The annual premium increase, which was approved by health minister Greg Hunt, was deferred from the normal 1 April implementation in the early period of the COVID-19 pandemic.
The deferral coincided with the temporary shutdown of most elective surgery.
Most insurers will apply the increase from today but still provide a range of support for members experiencing hardship during the pandemic.
Private Healthcare Australia CEO Dr Rachel David called for prompt action on a number of issues with costs rising despite the pandemic and the related restrictions.
“Health funds don’t want to increase premiums by a single dollar but it is necessary to ensure they remain financially viable as health costs increase, and most importantly, continue to be in a position to provide members with access to quality and timely healthcare,” said Dr David.
“Many people do not realise the Federal Government, not health funds, determines what claims health insurers must pay, and therefore how much premiums need to rise. This is why the private sector needs to work with the government to address outdated regulations which are driving wasteful care and forcing premiums up.
“This year’s postponed premium increase which comes into effect on 1 October is the lowest average increase in 19 years and is in proportion to health inflation, which has been unaffected by the COVID-19 pandemic.
“Recent APRA data has revealed that health funds have not profited from COVID-19. In fact, the impact of the pandemic has seen the net margin of Australia’s health funds fall to a low of 2.8%. This compares with 4.9% in the twelve months to June 2019 and represents a 42% decline in profitability.
“Health funds have already returned over $500 million to members through postponing the April 1 premium increase for six months, some funds cancelled the increase altogether or have decided to provide further targeted relief for members on Jobkeeper and Jobseeker. Others are providing members with cash backs and rolling over of services to the next calendar year.

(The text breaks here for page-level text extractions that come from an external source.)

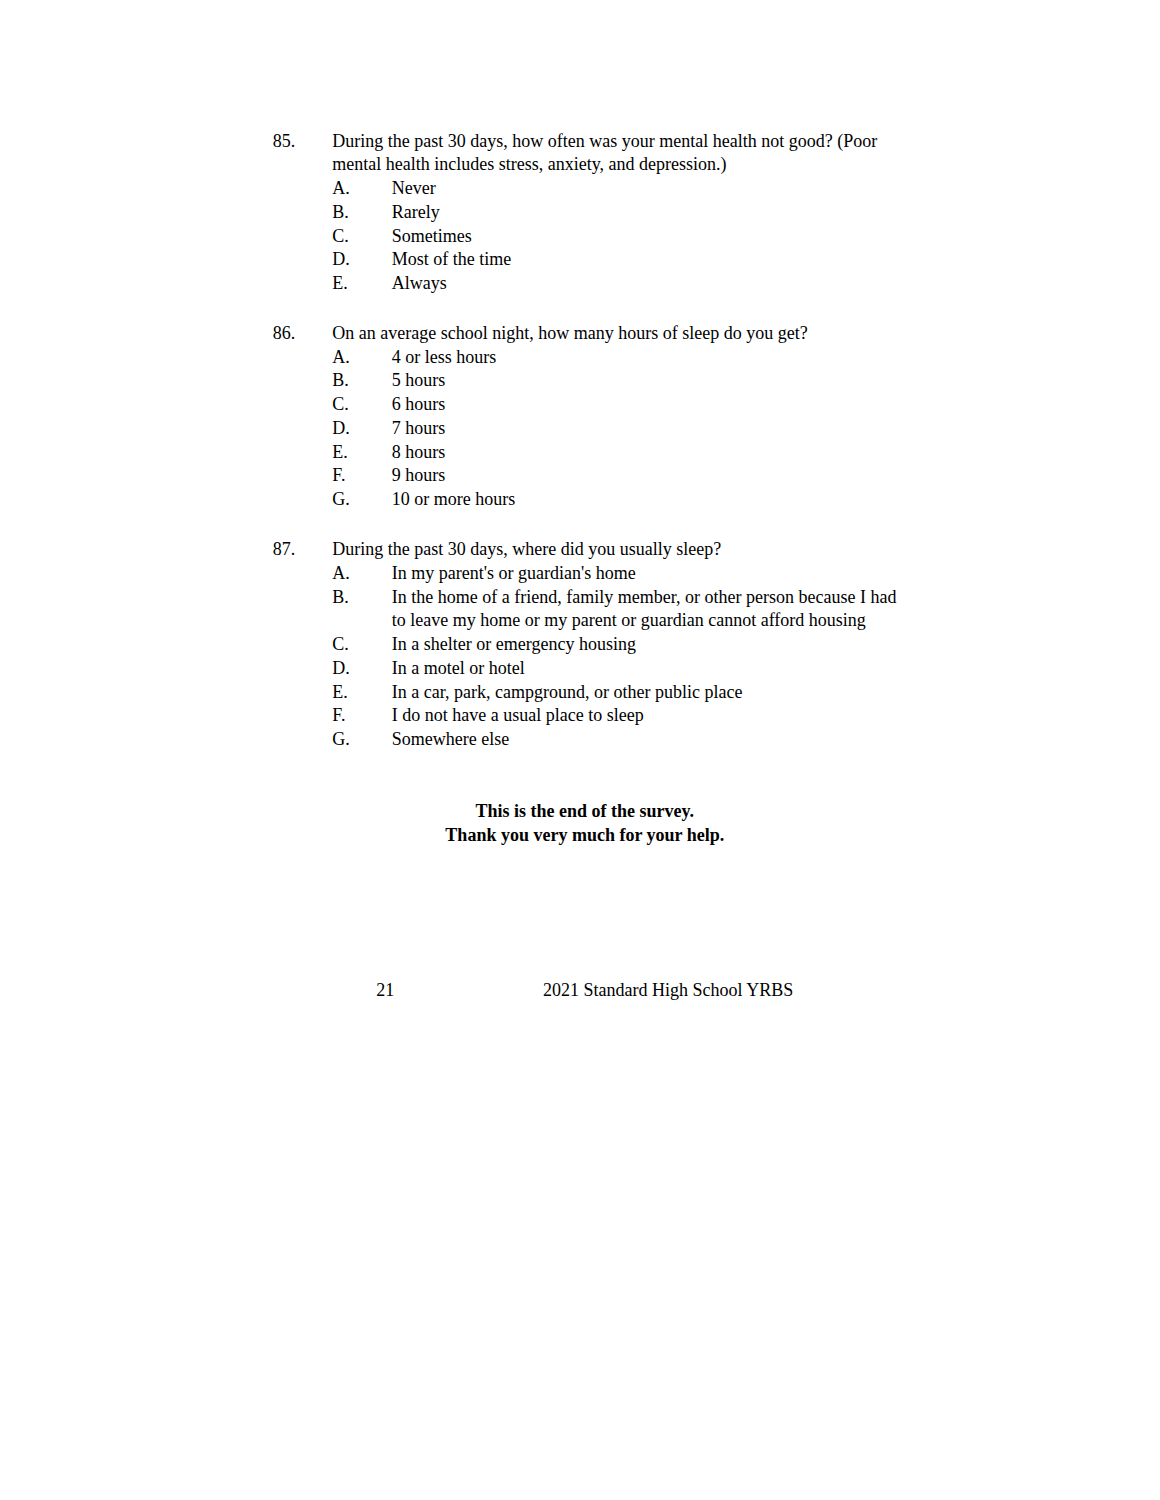85.
During the past 30 days, how often was your mental health not good? (Poor mental health includes stress, anxiety, and depression.)
A. Never
B. Rarely
C. Sometimes
D. Most of the time
E. Always
86.
On an average school night, how many hours of sleep do you get?
A. 4 or less hours
B. 5 hours
C. 6 hours
D. 7 hours
E. 8 hours
F. 9 hours
G. 10 or more hours
87.
During the past 30 days, where did you usually sleep?
A. In my parent's or guardian's home
B. In the home of a friend, family member, or other person because I had to leave my home or my parent or guardian cannot afford housing
C. In a shelter or emergency housing
D. In a motel or hotel
E. In a car, park, campground, or other public place
F. I do not have a usual place to sleep
G. Somewhere else
This is the end of the survey.
Thank you very much for your help.
21 2021 Standard High School YRBS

“The COVID-19 restrictions did not mean the treatment for other illnesses stops. Health funds continued to cover many procedures during the six week shut-down, including emergency surgeries, pregnancies and in-hospital mental health treatment. Health funds also fast-tracked members’ access to telehealth for physiotherapy, psychology and exercise physiology.”

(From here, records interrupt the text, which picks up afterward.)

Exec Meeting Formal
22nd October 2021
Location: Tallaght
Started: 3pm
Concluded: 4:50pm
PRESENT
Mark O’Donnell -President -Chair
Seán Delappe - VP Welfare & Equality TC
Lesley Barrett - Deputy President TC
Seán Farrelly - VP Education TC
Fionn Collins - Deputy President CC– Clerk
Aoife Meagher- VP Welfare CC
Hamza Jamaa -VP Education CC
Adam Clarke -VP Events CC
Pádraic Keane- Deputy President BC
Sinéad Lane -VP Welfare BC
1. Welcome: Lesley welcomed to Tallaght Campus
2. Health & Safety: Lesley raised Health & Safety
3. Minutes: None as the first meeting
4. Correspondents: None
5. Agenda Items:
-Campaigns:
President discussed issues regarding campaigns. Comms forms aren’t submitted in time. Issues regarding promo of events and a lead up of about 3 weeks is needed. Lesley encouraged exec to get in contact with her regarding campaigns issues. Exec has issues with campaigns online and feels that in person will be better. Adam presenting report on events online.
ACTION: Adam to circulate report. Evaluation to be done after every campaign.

Dr David said affordability is an issue across the health system but that private health insurance has never been so important given wait times in the public system can exceed 1.5 years for common elective procedures.
Private Healthcare Australia called for reform of medical device pricing and the removal of red tape to allow funds to cover out-of-hospital care on a broad scale.
"We saw how successful this was during the pandemic when people could be treated in their own home," said Dr David.